Poi, perché avesse deciso di andarsene rimaneva un mistero.
 
Si voltò un momento a guardare Francis fumare solo e disilluso accanto alla finestra.
Un comportamento non solito al francese, poco ma sicuro.
 
Wang aveva detto che Arthur aveva passato tutta la serata a parlare con Matthew.
 
Che quell’idiota di suo fratello avesse detto qualcosa di troppo?
 
Spostò lo sguardo sul minore, ancorato al suo divano e chiaramente offeso.
 
Era sempre stato il tipo da legarsi le cose al dito. Non lo sopportava.
 
Soltanto pensare alla discussione svoltasi quella stessa mattina gli faceva perdere la calma.

Davvero si aspettava delle scuse?
Davvero si aspettava che lui, il maggiore, si facesse scrupoli del fratellino?

Non lo aveva mai fatto, non avrebbe iniziato adesso.
 
Matthew alzò lo sguardo da terra e accidentalmente incrociò il suo.
Si leggeva il chiaro disappunto.
 
Alfred davvero non lo aveva mai tollerato.
 
Si avvicinò al il divano, da cui il fratello lo vedeva avanzare a grandi passi.
 
Non avrebbe cominciato dopo quasi diciotto anni a farsi scrupoli del minore.
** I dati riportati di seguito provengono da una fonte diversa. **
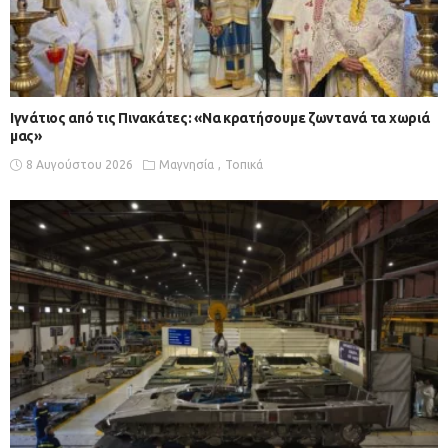
Ιγνάτιος από τις Πινακάτες: «Να κρατήσουμε ζωντανά τα χωριά
μας»
8 Αυγούστου 2026
Μαγνησία
Τοπικά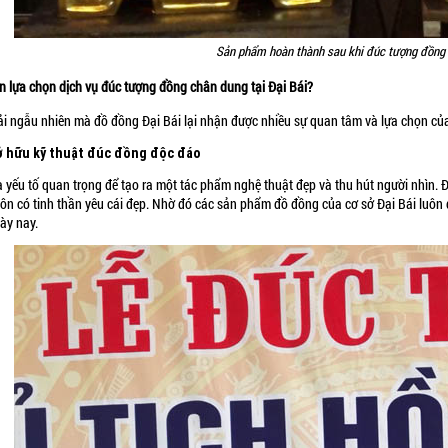
Sản phẩm hoàn thành sau khi đúc tượng đồng 
n lựa chọn dịch vụ đúc tượng đồng chân dung tại Đại Bái?
i ngẫu nhiên mà đồ đồng Đại Bái lại nhận được nhiều sự quan tâm và lựa chọn của 
sở hữu kỹ thuật đúc đồng độc đáo
à yếu tố quan trọng để tạo ra một tác phẩm nghệ thuật đẹp và thu hút người nhìn. 
uôn có tinh thần yêu cái đẹp. Nhờ đó các sản phẩm đồ đồng của cơ sở Đại Bái luôn
ày nay.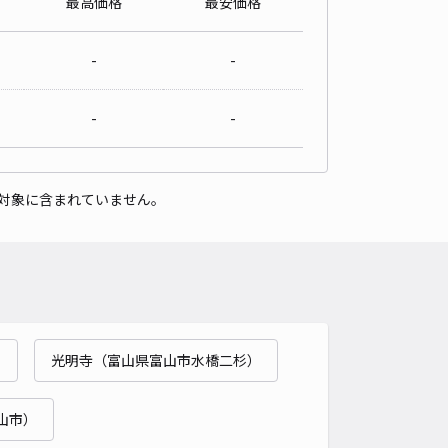
最高価格
最安価格
-
-
-
-
対象に含まれていません。
）
光明寺（富山県富山市水橋二杉）
山市）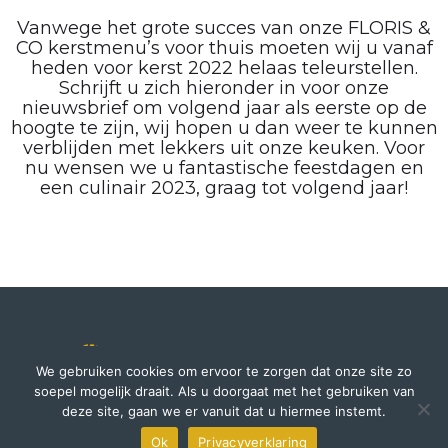
Vanwege het grote succes van onze FLORIS &
CO kerstmenu’s voor thuis moeten wij u vanaf
heden voor kerst 2022 helaas teleurstellen.
Schrijft u zich hieronder in voor onze
nieuwsbrief om volgend jaar als eerste op de
hoogte te zijn, wij hopen u dan weer te kunnen
verblijden met lekkers uit onze keuken. Voor
nu wensen we u fantastische feestdagen en
een culinair 2023, graag tot volgend jaar!
We gebruiken cookies om ervoor te zorgen dat onze site zo
soepel mogelijk draait. Als u doorgaat met het gebruiken van
deze site, gaan we er vanuit dat u hiermee instemt.
035-206 3300
Ok
Privacyverklaring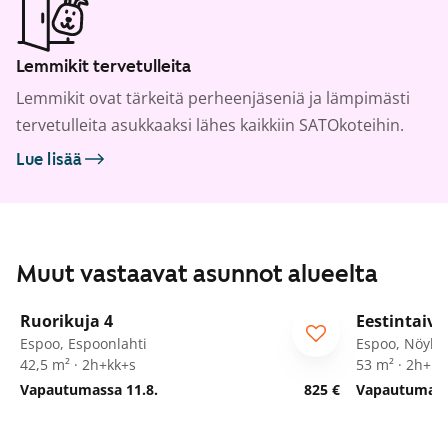
Lemmikit tervetulleita
Lemmikit ovat tärkeitä perheenjäseniä ja lämpimästi
tervetulleita asukkaaksi lähes kaikkiin SATOkoteihin.
Lue lisää
Muut vastaavat asunnot alueelta
1
/
14
Ruorikuja 4
Eestintaiva
Espoo, Espoonlahti
Espoo, Nöykk
42,5 m² · 2h+kk+s
53 m² · 2h+kk
Vapautumassa 11.8.
825 €
Vapautumassa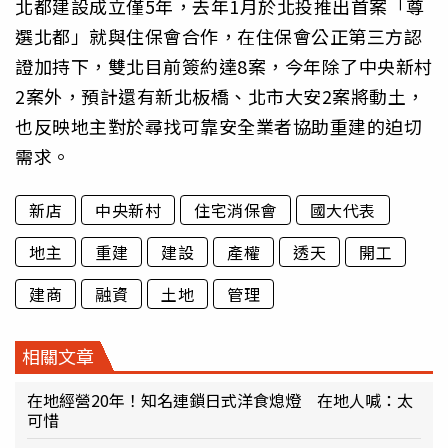
北都建設成立僅5年，去年1月於北投推出首案「尊
選北都」就與住保會合作，在住保會公正第三方認
證加持下，雙北目前簽約達8案，今年除了中央新村
2案外，預計還有新北板橋、北市大安2案將動土，
也反映地主對於尋找可靠安全業者協助重建的迫切
需求。
新店
中央新村
住宅消保會
國大代表
地主
重建
建設
產權
透天
開工
建商
融資
土地
管理
相關文章
在地經營20年！知名連鎖日式洋食熄燈 在地人喊：太
可惜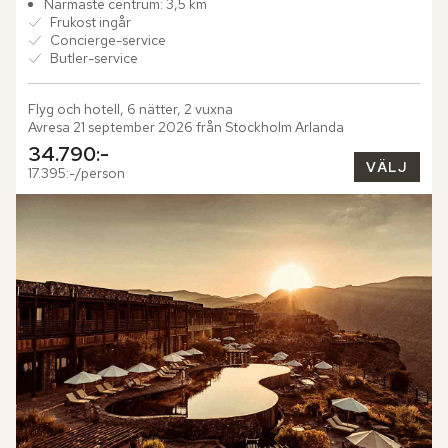
Närmaste centrum: 3,5 km
Frukost ingår
Concierge-service
Butler-service
Flyg och hotell, 6 nätter, 2 vuxna
Avresa 21 september 2026 från Stockholm Arlanda
34.790:-
VÄLJ
17.395:-/person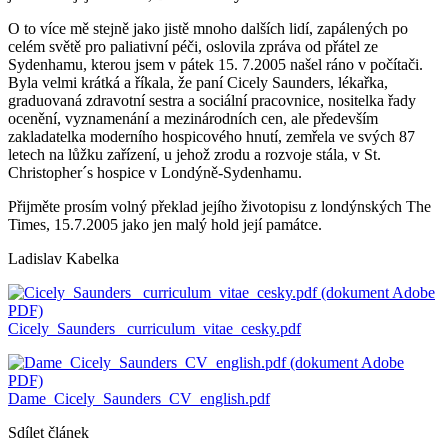
O to více mě stejně jako jistě mnoho dalších lidí, zapálených po
celém světě pro paliativní péči, oslovila zpráva od přátel ze
Sydenhamu, kterou jsem v pátek 15. 7.2005 našel ráno v počítači.
Byla velmi krátká a říkala, že paní Cicely Saunders, lékařka,
graduovaná zdravotní sestra a sociální pracovnice, nositelka řady
ocenění, vyznamenání a mezinárodních cen, ale především
zakladatelka moderního hospicového hnutí, zemřela ve svých 87
letech na lůžku zařízení, u jehož zrodu a rozvoje stála, v St.
Christopher´s hospice v Londýně-Sydenhamu.
Přijměte prosím volný překlad jejího životopisu z londýnských The
Times, 15.7.2005 jako jen malý hold její památce.
Ladislav Kabelka
Cicely_Saunders_ curriculum_vitae_cesky.pdf
Dame_Cicely_Saunders_CV_english.pdf
Sdílet článek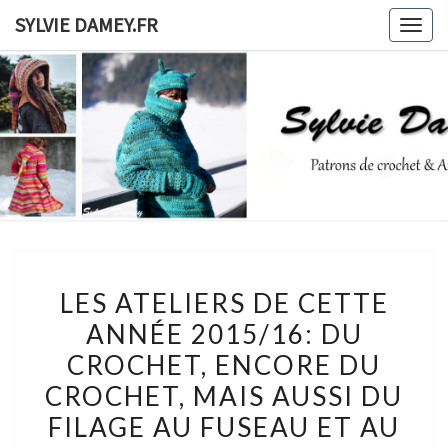
Skip
SYLVIE DAMEY.FR
Togg
to
navig
content
SYLVIE
Patrons
De
Crochet
DAMEY.F
Et
Ateliers
LES
LES ATELIERS DE CETTE
ATELIERS
ANNÉE 2015/16: DU
DE
CROCHET, ENCORE DU
CETTE
ANNÉE
CROCHET, MAIS AUSSI DU
2015/16:
FILAGE AU FUSEAU ET AU
DU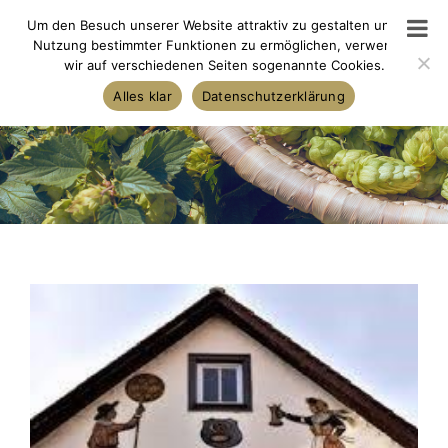
Skip
Um den Besuch unserer Website attraktiv zu gestalten und die
to
Nutzung bestimmter Funktionen zu ermöglichen, verwenden
wir auf verschiedenen Seiten sogenannte Cookies.
content
Alles klar
Datenschutzerklärung
View
Larger
Image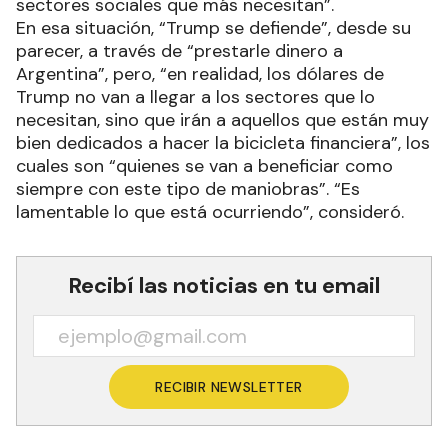
sectores sociales que más necesitan”.
En esa situación, “Trump se defiende”, desde su
parecer, a través de “prestarle dinero a
Argentina”, pero, “en realidad, los dólares de
Trump no van a llegar a los sectores que lo
necesitan, sino que irán a aquellos que están muy
bien dedicados a hacer la bicicleta financiera”, los
cuales son “quienes se van a beneficiar como
siempre con este tipo de maniobras”. “Es
lamentable lo que está ocurriendo”, consideró.
Recibí las noticias en tu email
RECIBIR NEWSLETTER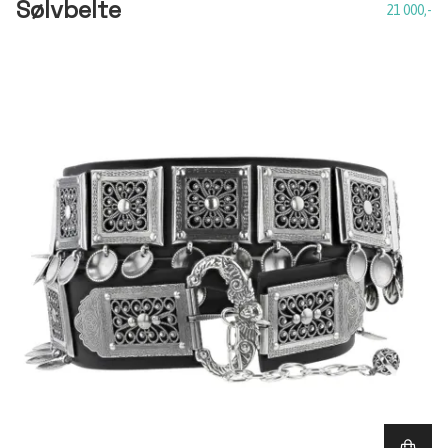
Sølvbelte
21 000,-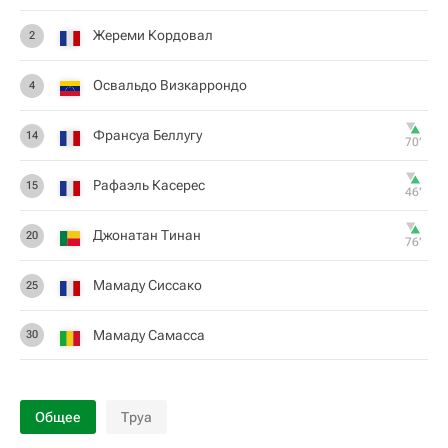
Жереми Кордовал
2
Освальдо Визкаррондо
4
Франсуа Беллугу
14
70‎’‎
Рафаэль Касерес
15
46‎’‎
Джонатан Тинан
20
76‎’‎
Мамаду Сиссако
25
Мамаду Самасса
30
Общее
Труа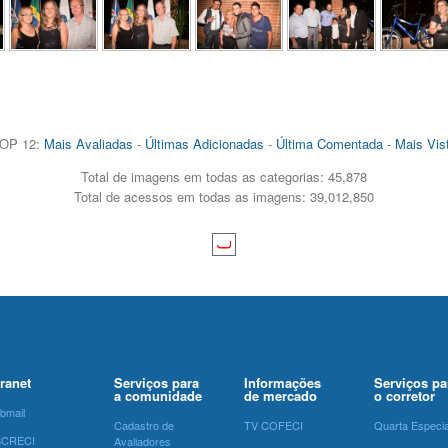
OP 12:
Mais Avaliadas
-
Últimas Adicionadas
-
Última Comentada
-
Mais Vis
Total de imagens em todas as categorias: 45,878
Total de acessos em todas as imagens: 39,012,850
tranet
Serviços para
Informações
Serviços pa
a comunidade
de mercado
o corretor
bmail
Cadastro de
TV COFECI
Quarta Especia
SCRECI
Avaliadores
Non lo aveva mai fatto, non avrebbe iniziato adesso.


*

INFORMAZIONI:
*Connard è il termine francese per "testa di cazzo".
*Sot è il francese di "stupido".
*Kerel è la traduzione olandese del termine inglese "fellow", compagno, ma in italiano potrebbe essere tradotto con "tizio" o "ragazzo".
*Røvhul è il danese di "asshole", buco di culo, ma in italiano è comunque tradotto con "coglione" o "testa di cazzo".